- _Objetivos_
[a] Responda às perguntas abaixo com base no texto sobre os seriados asiáticos.
(i) O que as filhas jovens costumam declarar sobre os relacionamentos amorosos?
(ii) Segundo o texto, como despontam os atores e modelos asiáticos, inclusive nos cenários fashionistas?
(iii) O que os personagens masculinos invariavelmente fazem melhor do que as amadas?
[b] Prossiga com o texto sobre os seriados asiáticos a partir da última frase apresentada.

___ Documento

As filhas jovens desses casais fazem de tudo para não seguirem o destino servil das mães, e, via de regra, declaram que os relacionamentos amorosos não estão nos seus planos, demonstrando em muitos diálogos a clara equivalência que fazem entre relacionamentos e tragédia pessoal. Não querem sofrer, e armam-se com personas de ferro, fazendo de tudo para fugirem do azar de terem o destino indesejável de se apaixonarem. 

Os jovens homens que lutem por seus corações. E eles lutam. É aqui, então, que começa a ficar surpreendente para nós, brasileiros ensinados pelos estereótipos latinos de masculinidade a pensar que um homem sedutor e viril se aproximaria mais de músculos e barbas do que da sutileza poética. Acontece que, pelos índices de audiência que não deixam dúvidas, os atores e modelos asiáticos (portadores desse padrão) despontam como a tendência em ascensão, inclusive nos cenários fashionistas.

Os personagens masculinos são praticamente andróginos na aparência e surpreendentemente viris nos comportamentos e na capacidade de tomarem decisões e serem assertivos nas suas posições. A força que não aparece no corpo ou nos gestos – delicados e gentis – aparece no desejo, na capacidade de manterem-se fiéis aos próprios valores, de superarem todos os obstáculos concretos, e na disposição de dizerem sim aos sentimentos amorosos, esforçando-se para que suas ações estejam à altura dos sentimentos que têm. 

Atentos aos sinais, às sincronicidades, percebem as marcas da trajetória das setas de Eros sempre antes de suas parceiras, e dedicam enorme energia e atenção ao planejamento dos passos que os levem para mais perto das garotas de ferro que, fatalmente, acabam por ceder, ainda que no final da trama.

Ao ver esses seriados ficamos todo o tempo presos numa incrível ambivalência, já que os homens são todos extremamente protetores e cuidadores, como se suas amadas fossem seu bem maior, mas em nenhum momento usam essa proteção para fragilizarem as mulheres ou para exercerem poder sobre elas, o que bem conhecemos como o velho truque da “gaiola de ouro e almofada de veludo” no qual muitos pretendem deixar a princesa presa, dormindo em sono eterno. Pelo contrário, estimulam e apoiam suas conquistas profissionais e pessoais, colocando verdadeiramente sua masculinidade (e aí a virilidade aparece) a favor de sua amada. E invariavelmente cozinham melhor do que elas.

______
___ Dados registrados

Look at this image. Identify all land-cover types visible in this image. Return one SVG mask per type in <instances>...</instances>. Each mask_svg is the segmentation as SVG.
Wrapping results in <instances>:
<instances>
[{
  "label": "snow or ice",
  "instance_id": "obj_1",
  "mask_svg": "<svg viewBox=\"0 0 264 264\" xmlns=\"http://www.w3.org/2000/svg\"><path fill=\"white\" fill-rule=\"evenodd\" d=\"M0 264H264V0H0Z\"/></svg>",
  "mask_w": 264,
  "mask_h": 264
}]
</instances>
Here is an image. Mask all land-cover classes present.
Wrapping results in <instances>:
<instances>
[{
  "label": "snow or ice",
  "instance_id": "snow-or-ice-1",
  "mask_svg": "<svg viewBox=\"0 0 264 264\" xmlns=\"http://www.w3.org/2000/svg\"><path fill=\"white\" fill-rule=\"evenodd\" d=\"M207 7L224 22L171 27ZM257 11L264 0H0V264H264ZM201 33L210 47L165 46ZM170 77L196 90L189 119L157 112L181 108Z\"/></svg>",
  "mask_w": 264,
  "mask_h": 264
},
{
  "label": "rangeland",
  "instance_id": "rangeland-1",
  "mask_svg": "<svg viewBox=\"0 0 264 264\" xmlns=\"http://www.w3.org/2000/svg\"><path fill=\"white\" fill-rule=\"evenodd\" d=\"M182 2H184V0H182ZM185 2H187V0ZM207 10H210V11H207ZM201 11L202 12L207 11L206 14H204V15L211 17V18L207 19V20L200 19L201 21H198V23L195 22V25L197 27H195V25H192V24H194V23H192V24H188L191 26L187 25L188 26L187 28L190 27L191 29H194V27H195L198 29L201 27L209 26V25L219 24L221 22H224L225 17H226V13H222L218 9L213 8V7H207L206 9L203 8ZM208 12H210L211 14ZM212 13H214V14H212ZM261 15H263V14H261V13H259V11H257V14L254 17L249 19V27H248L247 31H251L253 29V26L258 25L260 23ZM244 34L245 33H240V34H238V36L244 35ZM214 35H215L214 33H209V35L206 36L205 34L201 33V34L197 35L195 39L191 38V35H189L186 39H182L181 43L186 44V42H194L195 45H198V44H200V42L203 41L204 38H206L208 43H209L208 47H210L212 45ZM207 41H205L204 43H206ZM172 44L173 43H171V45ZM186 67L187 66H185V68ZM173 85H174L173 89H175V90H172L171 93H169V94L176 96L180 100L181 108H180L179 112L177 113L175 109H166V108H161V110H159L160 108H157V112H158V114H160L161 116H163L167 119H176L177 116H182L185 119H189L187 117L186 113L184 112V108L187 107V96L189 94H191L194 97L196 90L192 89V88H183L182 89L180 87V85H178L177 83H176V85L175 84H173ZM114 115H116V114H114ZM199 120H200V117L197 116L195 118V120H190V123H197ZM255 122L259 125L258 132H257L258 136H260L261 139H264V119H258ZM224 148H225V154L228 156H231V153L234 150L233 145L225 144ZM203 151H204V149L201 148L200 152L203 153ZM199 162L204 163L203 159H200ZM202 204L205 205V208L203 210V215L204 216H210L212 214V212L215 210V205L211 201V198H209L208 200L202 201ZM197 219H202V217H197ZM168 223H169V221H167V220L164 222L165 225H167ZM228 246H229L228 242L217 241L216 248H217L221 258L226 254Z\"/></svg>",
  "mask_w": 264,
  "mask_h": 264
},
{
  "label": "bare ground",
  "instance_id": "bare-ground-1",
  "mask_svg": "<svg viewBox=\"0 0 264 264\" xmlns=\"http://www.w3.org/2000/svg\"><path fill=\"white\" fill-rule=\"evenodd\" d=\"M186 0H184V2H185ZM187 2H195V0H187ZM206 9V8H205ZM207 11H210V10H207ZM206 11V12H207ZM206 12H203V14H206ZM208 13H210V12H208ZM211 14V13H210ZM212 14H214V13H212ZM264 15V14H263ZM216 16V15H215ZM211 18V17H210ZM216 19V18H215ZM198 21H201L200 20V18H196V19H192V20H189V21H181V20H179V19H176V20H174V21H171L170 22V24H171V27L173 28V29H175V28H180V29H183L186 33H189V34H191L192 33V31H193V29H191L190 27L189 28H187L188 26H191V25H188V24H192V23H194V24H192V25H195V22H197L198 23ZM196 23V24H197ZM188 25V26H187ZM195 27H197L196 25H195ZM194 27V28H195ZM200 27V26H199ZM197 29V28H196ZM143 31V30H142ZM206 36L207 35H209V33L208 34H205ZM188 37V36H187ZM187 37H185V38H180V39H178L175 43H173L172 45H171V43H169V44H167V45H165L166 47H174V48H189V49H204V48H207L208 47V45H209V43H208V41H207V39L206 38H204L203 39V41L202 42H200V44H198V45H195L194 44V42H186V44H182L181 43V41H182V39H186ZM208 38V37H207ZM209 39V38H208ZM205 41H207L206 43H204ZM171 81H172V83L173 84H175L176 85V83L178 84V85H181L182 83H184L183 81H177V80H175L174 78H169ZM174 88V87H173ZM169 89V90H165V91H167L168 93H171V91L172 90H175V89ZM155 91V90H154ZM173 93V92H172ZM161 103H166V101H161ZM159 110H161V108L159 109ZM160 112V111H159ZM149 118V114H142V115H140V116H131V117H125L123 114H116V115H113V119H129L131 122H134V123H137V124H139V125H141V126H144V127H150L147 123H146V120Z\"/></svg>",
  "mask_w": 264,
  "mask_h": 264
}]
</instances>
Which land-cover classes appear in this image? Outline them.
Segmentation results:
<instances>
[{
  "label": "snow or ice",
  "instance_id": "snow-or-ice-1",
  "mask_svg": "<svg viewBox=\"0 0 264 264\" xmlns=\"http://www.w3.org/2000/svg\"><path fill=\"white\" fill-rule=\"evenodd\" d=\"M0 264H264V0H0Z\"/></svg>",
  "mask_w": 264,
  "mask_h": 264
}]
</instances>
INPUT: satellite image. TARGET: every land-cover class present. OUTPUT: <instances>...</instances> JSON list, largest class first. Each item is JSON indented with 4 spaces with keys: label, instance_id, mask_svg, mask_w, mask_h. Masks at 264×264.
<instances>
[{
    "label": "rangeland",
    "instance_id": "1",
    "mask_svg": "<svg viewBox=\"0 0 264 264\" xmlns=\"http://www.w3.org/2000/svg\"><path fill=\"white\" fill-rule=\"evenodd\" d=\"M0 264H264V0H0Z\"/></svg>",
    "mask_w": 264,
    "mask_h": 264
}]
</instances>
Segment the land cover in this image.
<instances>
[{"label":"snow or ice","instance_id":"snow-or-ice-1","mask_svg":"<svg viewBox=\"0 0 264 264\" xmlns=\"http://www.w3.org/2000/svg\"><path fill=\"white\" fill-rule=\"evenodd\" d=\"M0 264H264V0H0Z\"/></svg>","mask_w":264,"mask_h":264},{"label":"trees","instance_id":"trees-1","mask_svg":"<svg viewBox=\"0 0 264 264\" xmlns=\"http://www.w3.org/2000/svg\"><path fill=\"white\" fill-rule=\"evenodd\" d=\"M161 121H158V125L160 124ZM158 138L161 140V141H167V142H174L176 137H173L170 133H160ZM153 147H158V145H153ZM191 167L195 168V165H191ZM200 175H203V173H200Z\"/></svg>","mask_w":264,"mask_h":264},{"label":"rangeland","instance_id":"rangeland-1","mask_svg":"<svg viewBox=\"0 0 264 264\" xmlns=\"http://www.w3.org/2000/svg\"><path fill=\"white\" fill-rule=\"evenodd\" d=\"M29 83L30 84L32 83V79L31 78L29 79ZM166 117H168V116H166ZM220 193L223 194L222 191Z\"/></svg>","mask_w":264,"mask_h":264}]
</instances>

______

- _Respostas do exercício_
[a]
(i) Declaram que os relacionamentos amorosos não estão nos seus planos.
(ii) Despontam como a tendência em ascensão.
(iii) Cozinham melhor do que elas.

[b]
Em alguns seriados há uma clara infantilização das personagens, sobretudo as femininas, mas essas garotinhas lutam como um dragão se algo se interpõem em seus caminhos, deixando evidente que se trata mais de um comportamento lúdico do que falta de prontidão para os desafios da vida que as tramas apresentam. 

Outra peculiaridade é a de que os heróis românticos não flertam despreocupadamente; ou se apaixonam ou são absolutamente defensivos. Para a mulher que eu amo, tudo, para as outras… que outras? Gentis, mas sóbrios e introvertidos. Os personagens mais voltados para o humor raramente são protagonistas românticos. 

“Um homem que caminha com uma dor é mais elegante”, já dizia Fernando Pessoa, e elegância é o que mais se poderia dizer desse modelo de homem que o dorama apresenta. Vestem-se, penteiam-se, caminham, sentam-se, levantam-se e interagem com suas mulheres com uma elegância impecável2, natural, e bastante incomum em outras culturas. A elegância se alia então a um profundo espírito poético para compor uma combinação explosiva. Os diálogos internos são arrebatadores e de uma poesia ímpar, muitos deles embasados na literatura e na poesia coreana e mundial. Não são raras citações diretas aos grandes clássicos da literatura mundial. Atém-se a questões simples, mas lançam uma perspectiva abismal e bela a uma simples xícara de café. Não há verborragia, não há palavras inúteis e tagarelice em nenhum momento, contar vantagem só é visto nos personagens cômicos. O herói romântico dos doramas coreanos é elegante também nas palavras, que ele diz com toda a força do seu caráter, como se elas saíssem diretamente da alma.

Nem os trovadores ou os românticos levaram tão longe a delicadeza aliada à virilidade como o fazem esses personagens. Os mais jovens juntam a essa combinação às vezes uma pitada de humor. E ainda que derrotados pelo trabalho ou pela família, erguem-se e lutam para estarem de pé e ao lado de suas heroínas, com grande demonstração de fidelidade (e aqui não estamos tratando de fidelidade sexual, mas de senso de parceria).

Enfim, é uma incrível radiografia do que anda acontecendo com o desejo das mulheres, sobretudo das novas gerações, e não só das asiáticas, considerando-se o fenômeno da audiência dos doramas no mundo e os muitos fãs clubes desses atores que dão rostos a esses personagens.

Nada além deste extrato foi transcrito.